## PAGE EXTRACT
#####

However, the off-diagonal elements are calculated slightly differently:

\[p_{2.1}={\Lambda_{2.1}}^2+{\Lambda_{2.2}}^2\]

This equation shows that the correlation between two observed variables will be equal to the product of the factor loading on the first and second observed variable from the first common factor, plus the product of the factor loading on those two variables from the second common factor. This means that the two observed variables would be highly correlated if the either or both the common factors strongly influence both observed variables. Conversely, if one common factor was exclusively loaded on one measured variable, and another common factor was exclusively loaded on another variable, then those two variables would not be correlated.

Fitting the model

Now we understand the basic common factor model. However, there are multiple computational algorithms used to fit the model. The book Exploratory Factor Analysis discusses three main groups of algoriths: non-iterated principal axis (NIPA) factor analysis, iterated principal axis (IPA) factor analysis, and maximum likelihood (ML) factor analysis. We’re not going to go into detail about each method, but will talk about the strengths and weaknesses of each of them.

However, they are all trying to solve the same fundamental problem. Remembering the common factor model with independent factors, we have to estimate elements for each of the three matrixes (\(P\), \(\Lambda\), and \(\mathrm{D}\psi\)). This means that the values of two matrixes has to be obtained to be able to calculate the third. This is easy if we have census data for an entire population. When this isn’t the case, we’re drawing inferences from a sample to a population, and refer to the following equation:

\[R \approx \Lambda\Lambda^\top + \mathrm{D}\psi\]

Where \(R\) is the matrix of correlations among a sample of the population. \(R\) can be directly calculated from the sample. Given that all three methods are trying to solve the same model, we’d expect the results to be similar. This is true when the data do not seriously violate model assumptions, there are strong common factors, and the models are not poorly specified. However, where this isn’t the case, the results can be somewhat different.

NIPA and IPA (which are based on similar algorithms) generally produce similar results, although IPA is slightly more accurate (but IPA can sometimes fail to converge on a solution or provide impossible solutions (Heywood cases, like negative variances), which typically indicate models assumptions are violated or the model is misspecified). ML provides measures of model fit (discussed next), and allows for the computation of standard errors, etc. However, ML assumes multivariate normality (where residuals are normally distributed), but NIPA and IPA does not. Although ML is relatively robust, severe violations of multivariate normality can cause problems. However, ML is generally preferred, because of the additional information it provides, but it’s always worth comparing estimates to see if the results are similar.

Some more details about ML. In exploratory factor analysis, ML makes two assumptions about the data. First, that the data is a random sample drawn from the population. Secondly, as mentioned, that the observed variable follows a multivariate normal distribution, discussed in the inset.


Multivariate Normality

The advantages of ML come with the assumption of multivariate normality, where residudals are normally distributed once you’ve accounted for the effect of explanitory variables. Although ML methods are reasonably robust to violations of this assumption, results can be wrong if there are severe violations. One suggested rule of thumb (derived from simulated data) is that an absolute value of skew that is greater than two, and an absolute value of kurtosis of greater than seven, might be problematic. If this is the case, there are a number of steps that can be taken. However, since we’re not dealing with continous data we’re not going to spend time on it.

#####

## EXCERPTED DATA
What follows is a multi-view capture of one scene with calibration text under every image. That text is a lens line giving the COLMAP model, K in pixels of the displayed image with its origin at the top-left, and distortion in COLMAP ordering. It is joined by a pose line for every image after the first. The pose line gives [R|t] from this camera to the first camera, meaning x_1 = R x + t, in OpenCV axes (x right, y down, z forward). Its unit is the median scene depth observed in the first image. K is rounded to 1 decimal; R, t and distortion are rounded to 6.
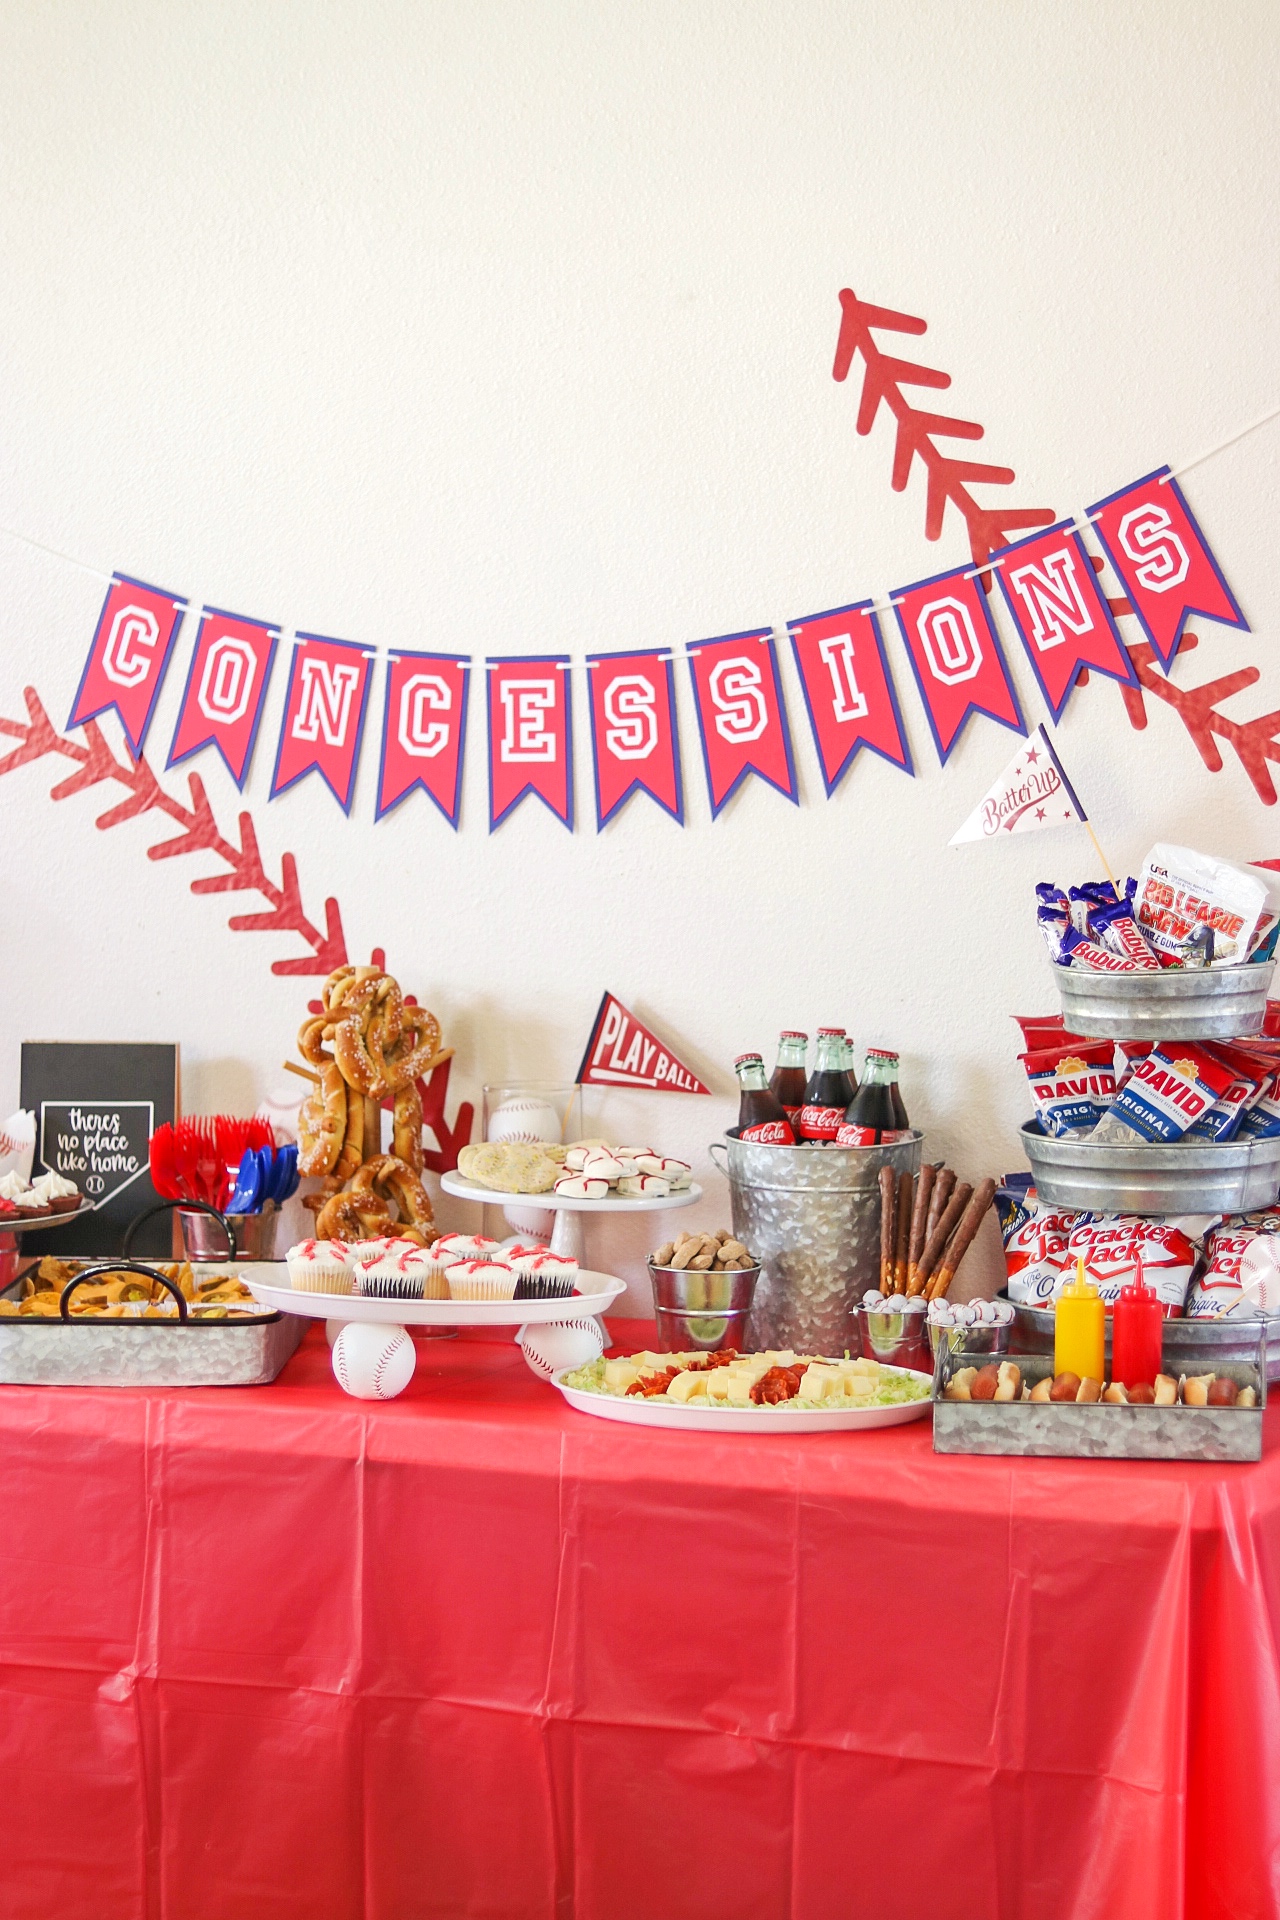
lens RADIAL K [[4501.6, 0, 642.4], [0, 4501.6, 952.5], [0, 0, 1]] dist [-0.103739, -0.311292]
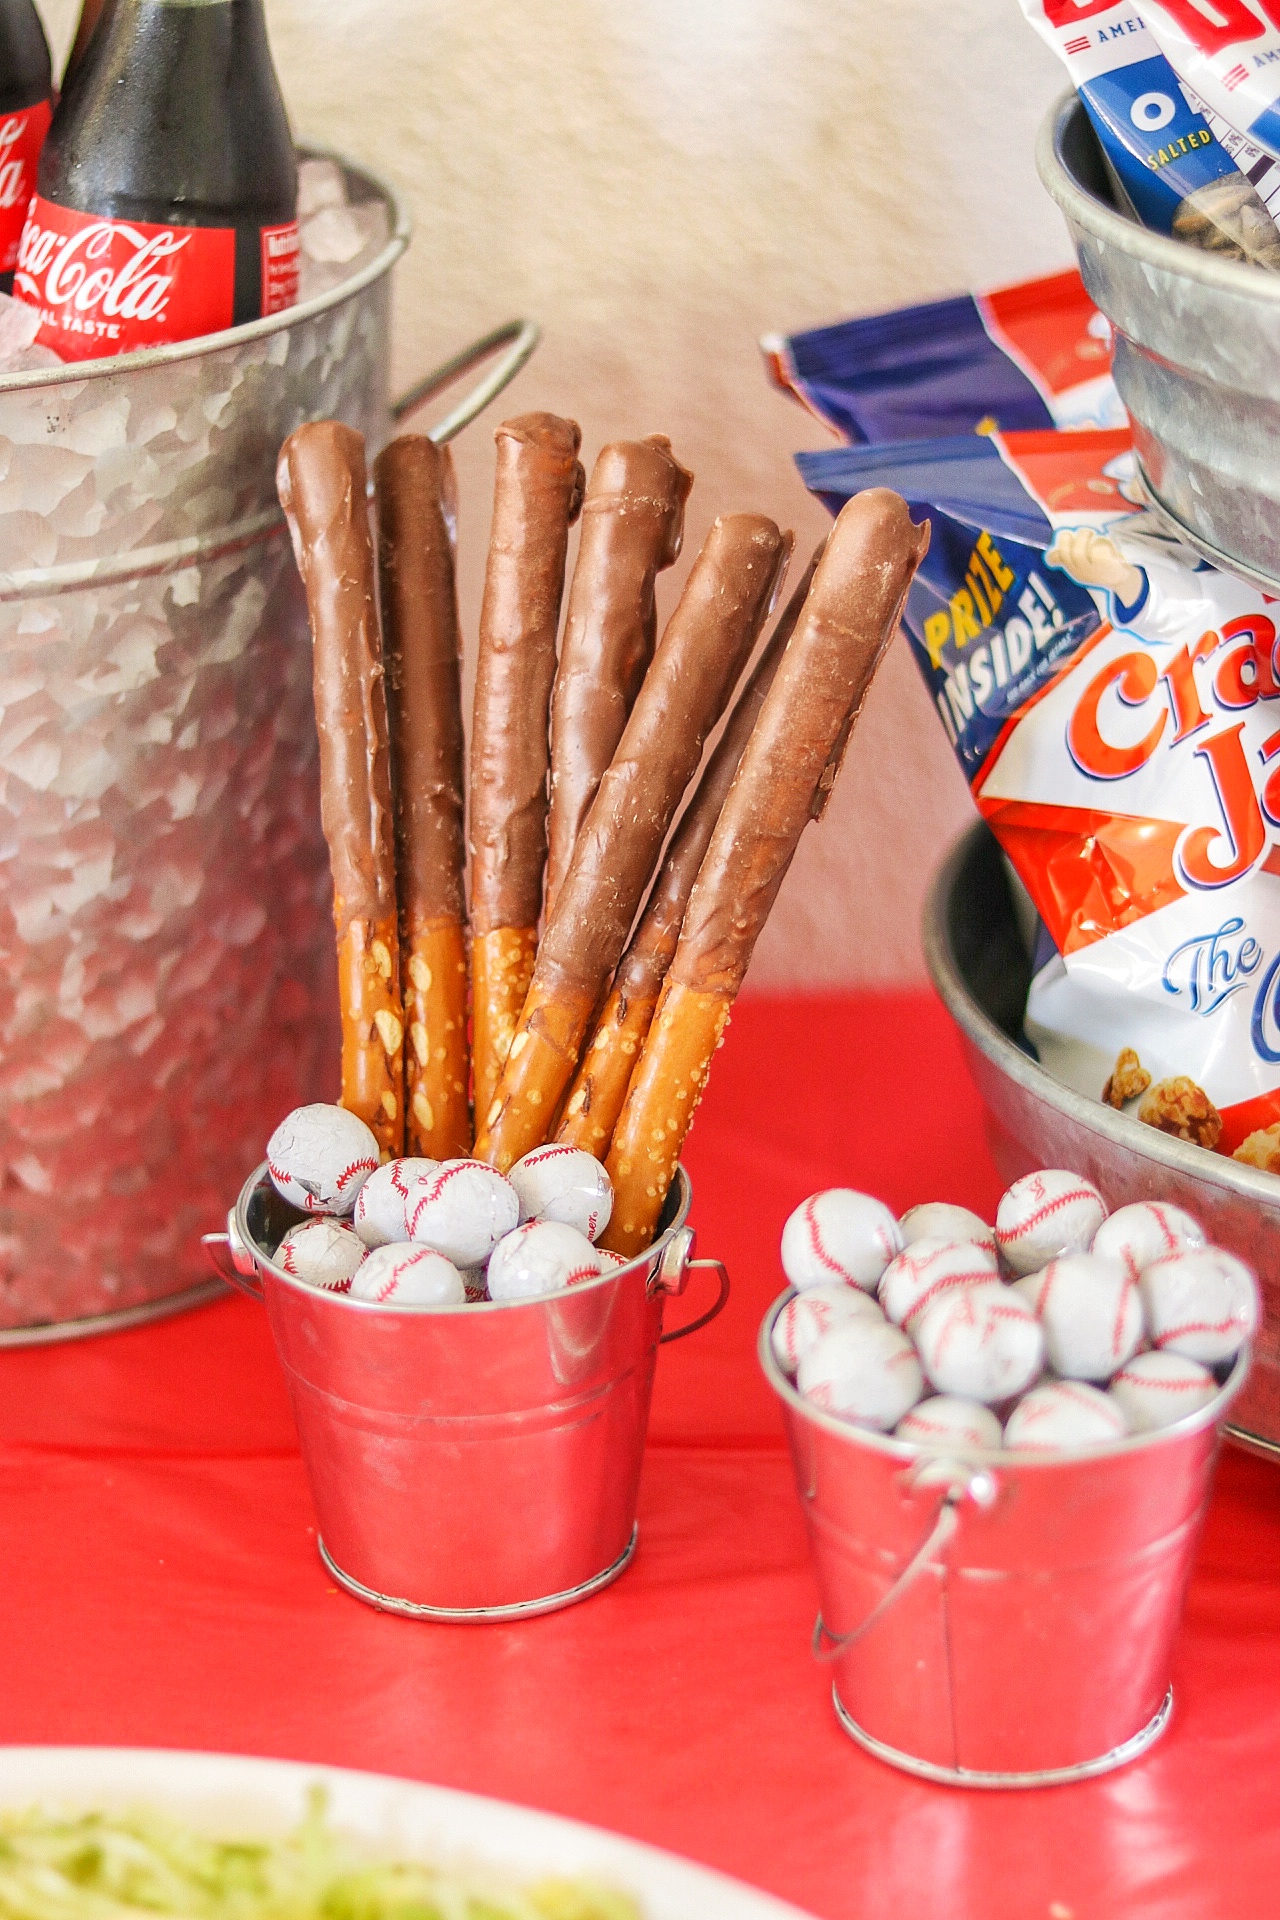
lens RADIAL K [[4646.5, 0, 641.2], [0, 4646.5, 954.3], [0, 0, 1]] dist [-0.155903, 0.135414]
pose [[0.930015, -0.172555, 0.324494, -0.002691], [0.053945, 0.937456, 0.343897, 0.000390], [-0.363540, -0.302325, 0.881157, 0.774455]]
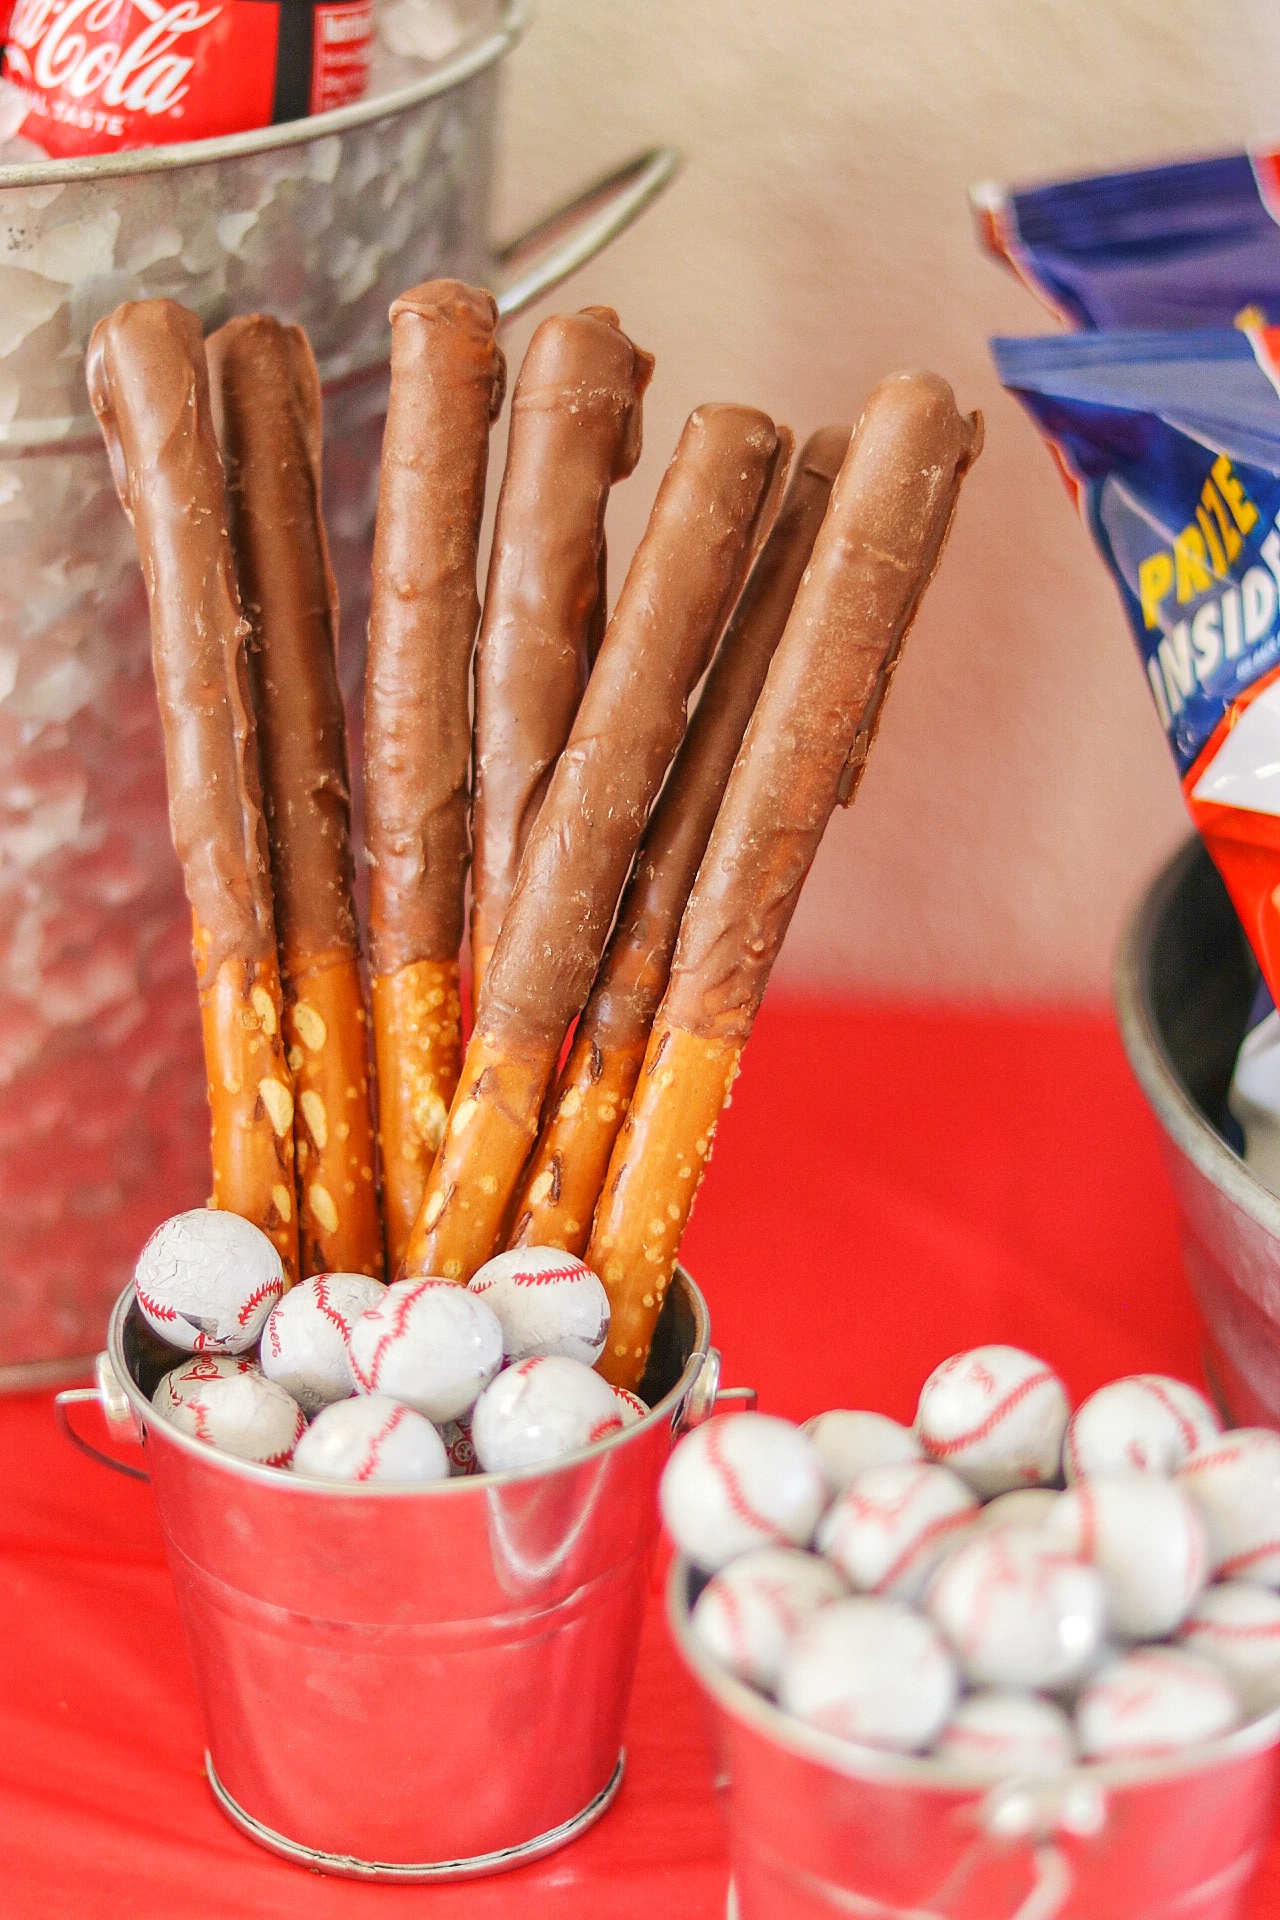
lens RADIAL K [[4596.0, 0, 640.4], [0, 4596.0, 958.6], [0, 0, 1]] dist [-0.150469, 0.200971]
pose [[0.843889, -0.222245, 0.488322, -0.010074], [0.028285, 0.927333, 0.373167, 0.011379], [-0.535771, -0.301099, 0.788852, 0.828626]]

#####

## WHAT TO DO
[1] In the factor analysis text, which assumption does ML make that NIPA and IPA do not?
[2] Translate this sentence from the factor analysis text into Spanish: "Given that all three methods are trying to solve the same model, we’d expect the results to be similar."
[3] Continue the factor analysis text, beginning after its final sentence.

## WRITTEN ANSWERS
[1] ML assumes multivariate normality, meaning the residuals are normally distributed.

[2] Dado que los tres métodos intentan resolver el mismo modelo, esperaríamos que los resultados fueran similares.

[3]
A crucial component of the ML is the likelihood function: a numerical values describing the relative likelihood of the data given a set of parameter estimates. ML aims to provide a set of parameter estimates (factor loadings and unique variances) that are most likely to have given rise to the data.

A couple of key points. First, it is computationally easier to calculate the inverse of the likelihood function than the likelihood function itself - this is called the - maximum likelihood discrepancy function. This maximum likelihood discrepancy function is equal to or greater than 0, where 0 is where the model perfectly fits the data. ML seeks to find a combination of parameters that minimise the maximum likelihood discrepancy function.

ML is iterative. It starts from similar steps involved in NIPA and IPA, but then varies the parameter estimates until changes in these estimates do not yield higher likelihood that the model produced the data (actually, the “perfect” solution can never be found, so the iterations stop when a change in likelihood is less than a given threshold). When this happens, the model has “converged” on a solution. Once the model converges, it produces the final parameter estimates. However, like the other models, these estimates still need to be rotated to provide easily interpretable results.


Factor analysis assumptions

What’s the direction of causality?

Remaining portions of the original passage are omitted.